* [Listed entries]
Start of Block

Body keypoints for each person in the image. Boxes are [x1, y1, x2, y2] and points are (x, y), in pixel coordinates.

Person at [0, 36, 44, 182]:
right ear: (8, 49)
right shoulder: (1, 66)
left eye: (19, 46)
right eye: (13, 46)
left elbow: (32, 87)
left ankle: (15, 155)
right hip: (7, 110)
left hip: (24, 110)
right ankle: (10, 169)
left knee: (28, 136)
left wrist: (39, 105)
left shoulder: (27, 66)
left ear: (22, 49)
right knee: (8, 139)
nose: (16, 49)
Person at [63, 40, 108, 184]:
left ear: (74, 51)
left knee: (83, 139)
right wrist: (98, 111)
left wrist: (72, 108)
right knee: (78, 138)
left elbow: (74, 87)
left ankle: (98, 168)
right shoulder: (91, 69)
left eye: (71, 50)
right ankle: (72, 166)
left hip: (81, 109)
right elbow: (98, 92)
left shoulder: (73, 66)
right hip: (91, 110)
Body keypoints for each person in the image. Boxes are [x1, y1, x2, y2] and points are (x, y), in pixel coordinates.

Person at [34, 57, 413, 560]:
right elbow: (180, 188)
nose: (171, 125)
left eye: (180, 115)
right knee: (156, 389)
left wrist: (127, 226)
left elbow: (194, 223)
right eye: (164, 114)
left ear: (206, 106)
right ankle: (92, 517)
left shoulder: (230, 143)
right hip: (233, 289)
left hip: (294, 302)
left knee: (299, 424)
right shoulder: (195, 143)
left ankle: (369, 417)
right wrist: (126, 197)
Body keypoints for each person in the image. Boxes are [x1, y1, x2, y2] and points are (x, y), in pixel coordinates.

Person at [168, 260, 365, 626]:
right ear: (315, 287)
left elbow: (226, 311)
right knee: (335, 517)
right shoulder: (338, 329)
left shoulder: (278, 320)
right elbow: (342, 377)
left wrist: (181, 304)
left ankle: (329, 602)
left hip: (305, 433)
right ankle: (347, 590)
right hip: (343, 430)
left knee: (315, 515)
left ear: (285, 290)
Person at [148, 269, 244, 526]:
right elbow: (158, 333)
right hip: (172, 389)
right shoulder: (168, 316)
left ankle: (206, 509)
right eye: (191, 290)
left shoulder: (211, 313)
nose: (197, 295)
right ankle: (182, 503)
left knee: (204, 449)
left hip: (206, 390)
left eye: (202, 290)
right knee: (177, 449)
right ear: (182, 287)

End of Block

* [What this task involves]
Please copy, exactly and with nothing else, the lines above beginning at the line that has "left wrist: (39, 105)" and ending with the line that has "right elbow: (98, 92)".

* [Written response]
left wrist: (39, 105)
left shoulder: (27, 66)
left ear: (22, 49)
right knee: (8, 139)
nose: (16, 49)
Person at [63, 40, 108, 184]:
left ear: (74, 51)
left knee: (83, 139)
right wrist: (98, 111)
left wrist: (72, 108)
right knee: (78, 138)
left elbow: (74, 87)
left ankle: (98, 168)
right shoulder: (91, 69)
left eye: (71, 50)
right ankle: (72, 166)
left hip: (81, 109)
right elbow: (98, 92)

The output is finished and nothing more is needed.